Dann sah wieder zu mir. "Und Sie, Sadie? Was ist mit Ihrer Familie?"
Ich musste schlucken. An meine Familie hatte ich keinerlei Erinnerungen. Vielleicht war das auch in mancher Hinsicht besser so. Meine neue Familie waren meine Freunde. Und Minho.
"Sag einfach Du." Ich seufzte schwer und sprach dann weiter. "Meine Familie... wir wurden sehr früh getrennt. Ich kann mich nicht erinnern." Ich musste mir eine Geschichte ausdenken, um meine Lüge aufrechtzuerhalten. Außerdem war das ja gar nicht so gelogen.
"Das tut mir sehr leid, Sadie."
Ich schüttelte nur den Kopf und wechselte das Thema. "Und wo arbeitest du genau?", fragte ich und deutete auf seine Uniform.

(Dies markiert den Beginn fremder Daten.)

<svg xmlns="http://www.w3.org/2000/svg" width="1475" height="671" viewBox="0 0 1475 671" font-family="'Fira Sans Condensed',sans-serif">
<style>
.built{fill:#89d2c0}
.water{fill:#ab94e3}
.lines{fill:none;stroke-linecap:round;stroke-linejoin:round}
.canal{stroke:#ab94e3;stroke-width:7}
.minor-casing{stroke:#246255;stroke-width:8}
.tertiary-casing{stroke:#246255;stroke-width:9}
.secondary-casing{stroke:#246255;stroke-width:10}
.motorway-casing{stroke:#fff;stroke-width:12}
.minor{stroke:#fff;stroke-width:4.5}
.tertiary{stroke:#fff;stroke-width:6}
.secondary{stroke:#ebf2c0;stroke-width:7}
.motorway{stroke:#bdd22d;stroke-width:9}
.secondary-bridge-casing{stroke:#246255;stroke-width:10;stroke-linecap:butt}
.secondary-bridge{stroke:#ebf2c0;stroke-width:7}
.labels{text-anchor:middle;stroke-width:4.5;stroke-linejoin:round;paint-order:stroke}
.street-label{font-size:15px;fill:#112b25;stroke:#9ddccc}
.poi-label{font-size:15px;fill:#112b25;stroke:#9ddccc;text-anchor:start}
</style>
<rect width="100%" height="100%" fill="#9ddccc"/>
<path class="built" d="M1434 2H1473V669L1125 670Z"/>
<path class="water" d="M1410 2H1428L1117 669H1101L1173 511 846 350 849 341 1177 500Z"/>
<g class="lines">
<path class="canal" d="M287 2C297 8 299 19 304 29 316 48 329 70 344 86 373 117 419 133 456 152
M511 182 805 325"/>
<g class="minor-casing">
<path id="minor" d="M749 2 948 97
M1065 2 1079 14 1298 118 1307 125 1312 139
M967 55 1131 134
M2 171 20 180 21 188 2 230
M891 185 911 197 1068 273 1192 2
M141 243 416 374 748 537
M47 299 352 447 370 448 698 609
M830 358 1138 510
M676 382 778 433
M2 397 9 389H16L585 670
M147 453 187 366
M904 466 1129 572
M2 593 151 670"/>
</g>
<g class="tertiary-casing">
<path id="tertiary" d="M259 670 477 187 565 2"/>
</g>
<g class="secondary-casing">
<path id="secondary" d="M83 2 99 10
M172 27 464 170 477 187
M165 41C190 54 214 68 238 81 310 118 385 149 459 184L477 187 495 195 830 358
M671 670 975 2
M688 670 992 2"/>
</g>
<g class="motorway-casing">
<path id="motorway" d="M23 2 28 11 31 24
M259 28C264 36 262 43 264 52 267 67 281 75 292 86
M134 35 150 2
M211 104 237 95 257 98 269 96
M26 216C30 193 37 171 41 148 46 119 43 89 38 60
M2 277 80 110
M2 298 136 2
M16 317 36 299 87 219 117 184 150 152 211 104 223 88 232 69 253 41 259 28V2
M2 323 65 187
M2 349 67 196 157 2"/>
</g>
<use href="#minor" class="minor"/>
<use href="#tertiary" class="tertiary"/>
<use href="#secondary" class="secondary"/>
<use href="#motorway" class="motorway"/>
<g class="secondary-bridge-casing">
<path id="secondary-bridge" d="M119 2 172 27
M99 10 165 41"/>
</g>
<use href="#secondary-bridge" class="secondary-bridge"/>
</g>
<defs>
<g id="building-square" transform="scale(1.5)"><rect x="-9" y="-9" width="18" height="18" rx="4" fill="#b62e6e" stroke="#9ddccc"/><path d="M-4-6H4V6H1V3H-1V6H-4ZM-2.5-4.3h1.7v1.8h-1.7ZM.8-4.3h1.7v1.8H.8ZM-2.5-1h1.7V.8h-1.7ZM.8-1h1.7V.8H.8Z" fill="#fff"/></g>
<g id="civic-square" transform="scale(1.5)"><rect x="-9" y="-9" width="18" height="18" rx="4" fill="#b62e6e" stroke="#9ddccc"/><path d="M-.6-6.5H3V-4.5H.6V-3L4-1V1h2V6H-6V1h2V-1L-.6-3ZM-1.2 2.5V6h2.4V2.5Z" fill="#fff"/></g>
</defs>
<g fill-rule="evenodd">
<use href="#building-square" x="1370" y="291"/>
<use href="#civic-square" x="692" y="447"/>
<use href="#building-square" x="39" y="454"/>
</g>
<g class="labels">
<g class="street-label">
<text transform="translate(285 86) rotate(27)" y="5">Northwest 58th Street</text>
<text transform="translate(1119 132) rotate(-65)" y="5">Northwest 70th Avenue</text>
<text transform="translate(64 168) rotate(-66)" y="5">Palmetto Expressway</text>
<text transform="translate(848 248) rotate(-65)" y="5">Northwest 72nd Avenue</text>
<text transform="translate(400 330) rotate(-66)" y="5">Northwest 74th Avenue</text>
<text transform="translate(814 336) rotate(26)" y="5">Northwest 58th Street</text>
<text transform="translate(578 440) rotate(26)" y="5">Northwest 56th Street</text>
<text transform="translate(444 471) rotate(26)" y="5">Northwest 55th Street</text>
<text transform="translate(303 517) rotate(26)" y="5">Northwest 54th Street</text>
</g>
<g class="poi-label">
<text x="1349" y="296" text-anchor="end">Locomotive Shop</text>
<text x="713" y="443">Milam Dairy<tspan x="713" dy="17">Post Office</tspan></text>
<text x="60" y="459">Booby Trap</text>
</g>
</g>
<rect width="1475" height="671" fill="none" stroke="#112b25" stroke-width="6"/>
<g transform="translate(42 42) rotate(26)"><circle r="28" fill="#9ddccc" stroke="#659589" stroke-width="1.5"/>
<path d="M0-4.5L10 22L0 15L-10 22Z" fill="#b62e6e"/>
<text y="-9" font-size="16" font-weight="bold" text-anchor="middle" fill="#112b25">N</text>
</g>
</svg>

"An der Außenmauer, beim Sicherheitsdienst. Ziemlich anstrengend. Viele von außerhalb versuchen in die Stadt zu kommen. Aber hier kommt niemand herein. Das schützt uns vor den Cranks außerhalb. Und was machst du so?", fragte er neugierig und holte zwei Gläser aus seinem Schrank.

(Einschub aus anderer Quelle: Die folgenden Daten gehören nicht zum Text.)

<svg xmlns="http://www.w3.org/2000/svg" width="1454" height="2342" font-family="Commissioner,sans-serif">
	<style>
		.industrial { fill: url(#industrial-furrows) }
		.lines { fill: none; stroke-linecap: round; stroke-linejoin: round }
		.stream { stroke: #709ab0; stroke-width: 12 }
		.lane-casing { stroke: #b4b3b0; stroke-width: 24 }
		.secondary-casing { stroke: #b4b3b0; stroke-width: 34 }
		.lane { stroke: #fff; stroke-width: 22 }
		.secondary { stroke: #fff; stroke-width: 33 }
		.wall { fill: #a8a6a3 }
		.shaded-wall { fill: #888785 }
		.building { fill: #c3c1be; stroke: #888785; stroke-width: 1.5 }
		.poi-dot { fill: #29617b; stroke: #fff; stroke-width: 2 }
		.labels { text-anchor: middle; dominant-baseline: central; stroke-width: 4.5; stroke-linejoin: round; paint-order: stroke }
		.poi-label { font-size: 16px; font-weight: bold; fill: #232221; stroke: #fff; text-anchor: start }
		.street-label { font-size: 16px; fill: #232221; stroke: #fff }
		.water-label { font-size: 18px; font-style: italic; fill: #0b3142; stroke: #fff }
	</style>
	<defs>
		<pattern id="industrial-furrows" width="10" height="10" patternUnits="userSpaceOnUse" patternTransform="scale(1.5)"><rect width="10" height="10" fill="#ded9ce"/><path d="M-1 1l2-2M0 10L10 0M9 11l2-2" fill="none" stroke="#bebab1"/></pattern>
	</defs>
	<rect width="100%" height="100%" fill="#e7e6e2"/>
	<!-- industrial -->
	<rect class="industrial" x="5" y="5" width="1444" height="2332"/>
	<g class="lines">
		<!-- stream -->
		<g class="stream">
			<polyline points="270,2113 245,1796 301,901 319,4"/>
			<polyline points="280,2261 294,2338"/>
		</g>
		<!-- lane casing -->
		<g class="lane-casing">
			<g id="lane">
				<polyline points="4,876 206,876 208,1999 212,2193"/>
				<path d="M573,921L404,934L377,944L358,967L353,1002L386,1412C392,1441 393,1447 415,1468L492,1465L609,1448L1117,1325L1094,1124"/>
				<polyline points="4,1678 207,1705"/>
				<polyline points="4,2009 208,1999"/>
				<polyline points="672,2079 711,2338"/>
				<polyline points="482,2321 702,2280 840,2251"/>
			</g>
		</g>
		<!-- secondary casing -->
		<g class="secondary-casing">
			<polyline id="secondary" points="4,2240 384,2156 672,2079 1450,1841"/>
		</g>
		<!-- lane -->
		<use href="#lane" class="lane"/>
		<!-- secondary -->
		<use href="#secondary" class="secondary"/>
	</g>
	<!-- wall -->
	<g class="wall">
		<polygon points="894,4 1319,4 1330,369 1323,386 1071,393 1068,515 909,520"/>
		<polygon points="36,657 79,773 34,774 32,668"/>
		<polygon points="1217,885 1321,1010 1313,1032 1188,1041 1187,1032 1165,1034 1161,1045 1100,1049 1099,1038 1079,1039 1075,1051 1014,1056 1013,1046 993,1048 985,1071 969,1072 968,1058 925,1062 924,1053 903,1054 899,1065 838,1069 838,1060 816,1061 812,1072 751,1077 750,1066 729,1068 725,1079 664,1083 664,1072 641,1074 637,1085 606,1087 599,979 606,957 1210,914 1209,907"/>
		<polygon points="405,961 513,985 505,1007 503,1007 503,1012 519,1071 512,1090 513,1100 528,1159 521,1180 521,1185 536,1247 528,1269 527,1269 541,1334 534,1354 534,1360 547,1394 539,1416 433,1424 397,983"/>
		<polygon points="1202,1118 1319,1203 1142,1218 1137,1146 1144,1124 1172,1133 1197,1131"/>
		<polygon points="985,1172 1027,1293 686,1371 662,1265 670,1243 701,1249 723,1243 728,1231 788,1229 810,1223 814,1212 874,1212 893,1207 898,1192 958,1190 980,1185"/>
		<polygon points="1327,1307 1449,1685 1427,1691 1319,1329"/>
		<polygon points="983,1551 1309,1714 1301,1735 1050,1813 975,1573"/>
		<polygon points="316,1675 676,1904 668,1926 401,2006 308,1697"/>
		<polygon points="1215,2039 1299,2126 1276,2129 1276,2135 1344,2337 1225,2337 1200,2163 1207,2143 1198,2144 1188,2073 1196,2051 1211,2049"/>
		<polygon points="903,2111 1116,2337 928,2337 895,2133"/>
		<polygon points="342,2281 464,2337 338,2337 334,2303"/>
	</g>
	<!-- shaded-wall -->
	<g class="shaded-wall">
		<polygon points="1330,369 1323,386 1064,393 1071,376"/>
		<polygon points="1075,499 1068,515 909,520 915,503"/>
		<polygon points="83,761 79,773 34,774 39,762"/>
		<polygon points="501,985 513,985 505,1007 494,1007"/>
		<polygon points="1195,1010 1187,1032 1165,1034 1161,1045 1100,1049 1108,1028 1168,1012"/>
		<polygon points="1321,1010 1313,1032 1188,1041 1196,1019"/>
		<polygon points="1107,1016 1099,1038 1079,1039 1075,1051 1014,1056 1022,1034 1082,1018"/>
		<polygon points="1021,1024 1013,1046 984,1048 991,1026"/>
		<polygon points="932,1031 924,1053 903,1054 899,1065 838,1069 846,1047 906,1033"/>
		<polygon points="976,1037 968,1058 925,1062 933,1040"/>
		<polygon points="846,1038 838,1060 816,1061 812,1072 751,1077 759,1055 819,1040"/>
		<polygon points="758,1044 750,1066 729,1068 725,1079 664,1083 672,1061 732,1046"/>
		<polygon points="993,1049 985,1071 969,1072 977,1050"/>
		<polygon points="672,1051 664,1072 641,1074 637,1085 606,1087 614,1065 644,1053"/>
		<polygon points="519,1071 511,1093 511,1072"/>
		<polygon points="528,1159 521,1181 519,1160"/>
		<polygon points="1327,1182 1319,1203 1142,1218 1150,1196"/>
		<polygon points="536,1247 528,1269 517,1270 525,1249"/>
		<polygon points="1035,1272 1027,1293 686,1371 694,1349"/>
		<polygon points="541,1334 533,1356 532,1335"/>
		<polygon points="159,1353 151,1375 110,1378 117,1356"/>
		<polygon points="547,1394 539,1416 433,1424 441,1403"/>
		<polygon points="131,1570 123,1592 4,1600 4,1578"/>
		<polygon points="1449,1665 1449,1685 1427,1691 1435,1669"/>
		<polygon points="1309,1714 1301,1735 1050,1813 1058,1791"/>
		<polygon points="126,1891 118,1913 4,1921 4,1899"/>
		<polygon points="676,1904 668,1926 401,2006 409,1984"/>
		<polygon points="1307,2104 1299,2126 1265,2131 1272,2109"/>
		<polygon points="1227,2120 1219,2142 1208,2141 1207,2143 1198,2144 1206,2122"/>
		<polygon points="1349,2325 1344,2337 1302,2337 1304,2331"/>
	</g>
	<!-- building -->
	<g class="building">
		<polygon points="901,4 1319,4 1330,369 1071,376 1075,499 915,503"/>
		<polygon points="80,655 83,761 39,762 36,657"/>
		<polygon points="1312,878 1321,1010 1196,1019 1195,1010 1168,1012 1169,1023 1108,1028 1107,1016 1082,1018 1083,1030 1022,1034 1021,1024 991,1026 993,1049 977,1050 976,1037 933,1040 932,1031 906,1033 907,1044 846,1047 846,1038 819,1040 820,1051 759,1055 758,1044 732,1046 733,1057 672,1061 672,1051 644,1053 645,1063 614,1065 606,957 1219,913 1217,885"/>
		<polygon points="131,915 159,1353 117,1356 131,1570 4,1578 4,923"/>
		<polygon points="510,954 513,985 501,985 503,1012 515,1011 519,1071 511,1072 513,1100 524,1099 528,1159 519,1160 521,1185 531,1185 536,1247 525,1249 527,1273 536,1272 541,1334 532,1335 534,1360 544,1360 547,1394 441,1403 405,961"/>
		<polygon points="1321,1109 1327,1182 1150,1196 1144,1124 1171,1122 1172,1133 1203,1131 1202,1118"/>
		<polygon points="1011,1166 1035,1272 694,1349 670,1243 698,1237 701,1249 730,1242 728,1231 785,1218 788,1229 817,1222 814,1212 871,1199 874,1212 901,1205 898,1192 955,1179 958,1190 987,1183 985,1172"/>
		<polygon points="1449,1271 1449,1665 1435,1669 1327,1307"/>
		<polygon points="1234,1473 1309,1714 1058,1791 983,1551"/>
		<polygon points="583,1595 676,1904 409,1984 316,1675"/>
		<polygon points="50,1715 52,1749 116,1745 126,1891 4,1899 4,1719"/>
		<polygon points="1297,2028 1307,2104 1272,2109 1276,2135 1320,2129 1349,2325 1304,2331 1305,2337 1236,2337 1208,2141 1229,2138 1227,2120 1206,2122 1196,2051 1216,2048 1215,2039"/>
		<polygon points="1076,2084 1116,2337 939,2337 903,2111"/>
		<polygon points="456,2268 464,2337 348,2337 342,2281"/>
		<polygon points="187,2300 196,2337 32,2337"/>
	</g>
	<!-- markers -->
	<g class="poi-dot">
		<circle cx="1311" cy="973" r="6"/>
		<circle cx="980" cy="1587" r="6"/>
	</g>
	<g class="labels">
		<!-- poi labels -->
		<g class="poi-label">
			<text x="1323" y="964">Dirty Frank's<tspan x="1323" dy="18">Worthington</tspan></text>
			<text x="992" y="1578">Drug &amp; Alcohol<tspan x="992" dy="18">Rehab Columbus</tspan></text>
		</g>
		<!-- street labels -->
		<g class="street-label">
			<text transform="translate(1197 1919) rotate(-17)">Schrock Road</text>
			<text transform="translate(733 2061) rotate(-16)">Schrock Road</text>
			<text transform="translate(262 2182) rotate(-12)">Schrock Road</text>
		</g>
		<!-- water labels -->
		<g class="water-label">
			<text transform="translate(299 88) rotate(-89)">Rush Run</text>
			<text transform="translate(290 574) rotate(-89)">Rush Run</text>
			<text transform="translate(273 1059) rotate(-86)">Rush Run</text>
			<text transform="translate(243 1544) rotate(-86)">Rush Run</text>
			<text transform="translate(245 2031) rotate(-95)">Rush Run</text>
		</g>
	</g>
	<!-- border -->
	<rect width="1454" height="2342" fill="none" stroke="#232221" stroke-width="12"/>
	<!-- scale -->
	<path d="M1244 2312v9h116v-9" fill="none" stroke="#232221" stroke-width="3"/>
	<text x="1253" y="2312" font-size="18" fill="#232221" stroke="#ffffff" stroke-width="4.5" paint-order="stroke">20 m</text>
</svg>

Ich setzte mich unsicher auf sein Sofa.
"Medizinische Abteilung in der WCKD Hauptzentrale. Noch bin ich in der Einführung und assistiere nur, aber bald kann ich hoffentlich auch am Heilmittel forschen."
Dylan setzte sich mit den Gläsern und einer Flasche Wein zu mir auf das Sofa. "Eine wahre Heldin also...", er grinste. "Ich finde es gut, dass WCKD so hart an dem Heilmittel arbeitet. Dieses Virus ist wirklich schrecklich."
Es kam mir verrückt vor, hier mit einem Fremden zu sitzen und Wein zu trinken. Das Leben könnte so normal sein. Vermutlich wusste Dylan nicht einmal was WCKD mit den Immunen Probanden machte.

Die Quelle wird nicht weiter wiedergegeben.